I’ve been waiting to get in the right frame of mind to begin restoration of a 1977 Jack Taylor Tandem that I had shipped from England back in 2012.  Clearly, I’ve been waiting quite a while, but during that time I have corresponded with the original owner’s son, who has provided valuable information about the bike’s history as well as a few family photos of the tandem’s exploits.

Jack Taylor frame at bottom left

I also needed more shop space to enable me to use two stands to aid with disassembly.  That finally happened last Fall, and I now have not only more shop space, but additional bike storage space as well, all in one location.

So I was finally able to remove the components to begin the process of bringing this tandem back to its original glory.  I had already removed the 650b Maxi-Car wheelset and worked on getting the wheels back in order.

I still need to re-glue one of the brake shoes in the front drum hub, but the rear wheel has been overhauled and adjusted.

Jack Taylor frames are built with Reynolds 531 tubing.  The specs for each Reynolds tubeset will vary based on customer request and on the particular application.  A serial number is stamped on the rear drop-out and the steerer tube.  You can see the matching numbers in the above photo – 7183 – indicating this is a probably a 1977 frame, based on the helpful chart provided by Joel Metz at his blackbirdsf.org site.  This chart was developed from information provided by Mark Lawrence, who happens to be the individual I purchased this tandem from.  He sold the bike on behalf of the original owners.  Mark was a long-time friend of the Taylor brothers.
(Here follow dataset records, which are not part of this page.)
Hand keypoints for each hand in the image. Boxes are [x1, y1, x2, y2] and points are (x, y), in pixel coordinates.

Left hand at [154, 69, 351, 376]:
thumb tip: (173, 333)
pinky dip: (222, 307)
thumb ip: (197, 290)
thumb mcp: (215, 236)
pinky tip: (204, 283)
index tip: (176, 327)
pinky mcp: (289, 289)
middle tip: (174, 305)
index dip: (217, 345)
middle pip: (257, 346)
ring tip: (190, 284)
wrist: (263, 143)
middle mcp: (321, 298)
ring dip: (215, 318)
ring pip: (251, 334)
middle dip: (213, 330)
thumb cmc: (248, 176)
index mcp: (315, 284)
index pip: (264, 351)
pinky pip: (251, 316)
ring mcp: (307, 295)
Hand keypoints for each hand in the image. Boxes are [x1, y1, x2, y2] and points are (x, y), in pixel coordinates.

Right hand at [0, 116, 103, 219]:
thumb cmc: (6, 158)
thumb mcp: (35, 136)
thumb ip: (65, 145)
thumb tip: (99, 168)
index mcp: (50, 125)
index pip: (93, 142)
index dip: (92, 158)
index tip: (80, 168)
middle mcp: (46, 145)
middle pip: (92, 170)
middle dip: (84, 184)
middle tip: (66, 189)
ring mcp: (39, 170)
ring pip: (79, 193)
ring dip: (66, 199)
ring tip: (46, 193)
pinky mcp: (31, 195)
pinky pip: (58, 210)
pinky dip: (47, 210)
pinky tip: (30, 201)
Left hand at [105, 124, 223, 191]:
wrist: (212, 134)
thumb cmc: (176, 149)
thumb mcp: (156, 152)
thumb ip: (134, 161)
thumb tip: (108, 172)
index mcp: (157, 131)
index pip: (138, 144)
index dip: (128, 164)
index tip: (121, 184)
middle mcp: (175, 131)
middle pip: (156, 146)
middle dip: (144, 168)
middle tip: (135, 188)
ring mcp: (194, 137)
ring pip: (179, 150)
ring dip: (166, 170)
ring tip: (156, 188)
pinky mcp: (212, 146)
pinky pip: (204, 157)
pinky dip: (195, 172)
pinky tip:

Tandems differ from regular bikes in a number of ways.  There are naturally two bottom brackets, one of which is an eccentric, which aids in adjusting the timing chain so that that both sets of cranks are positioned at the same angle on the spindle, and so that chain tension is properly maintained.  The matching crank arm position is important for cornering, as you want both crank arms upright when descending at speed while leaning over.  Both bottom brackets are T.A. models, and the threaded eccentric appears to say “Rogers”.  It taps out of the frame after loosening the bolts.  Adjustment is made by loosening the bolts, twisting the eccentric to the desired position, and re-tightening.

The components on this tandem indicate that it was the Super Touring Deluxe model, spec’d with Mafac Tandem cantilever brake calipers (plus a Maxi drum brake up front), Stronglight headset, Campagnolo derailleurs and shifters, Campagnolo drop-outs, SunTour Perfect 5 speed freewheel, T. A. cranksets, plus Maxi-Car 650b wheels.

1977 Jack Taylor Tandem with kiddie crank and trail-a-bike

Four cranksets was one more than expected.  Upon corresponding with the son of the original owners, I learned that this was needed to set up the “kiddie-crank” for the young stoker.  His sister contributed to the effort on her trail-a-bike.

As originally purchased 1977 Jack Taylor Tandem

As I’ve researched the history of Jack Taylor Cycles I’ve come across a few sites I hadn’t accessed before.  One of these is the Stockton-on-Tees History site, which has several wonderful posts regarding the history of the “works” building and of the Taylor brother’s exploits:

Jack Taylor Cycles

Jack Taylor Cycle Maker

While the restoration process may take some time, I’m hopeful about the result.  This is a machine worth preserving.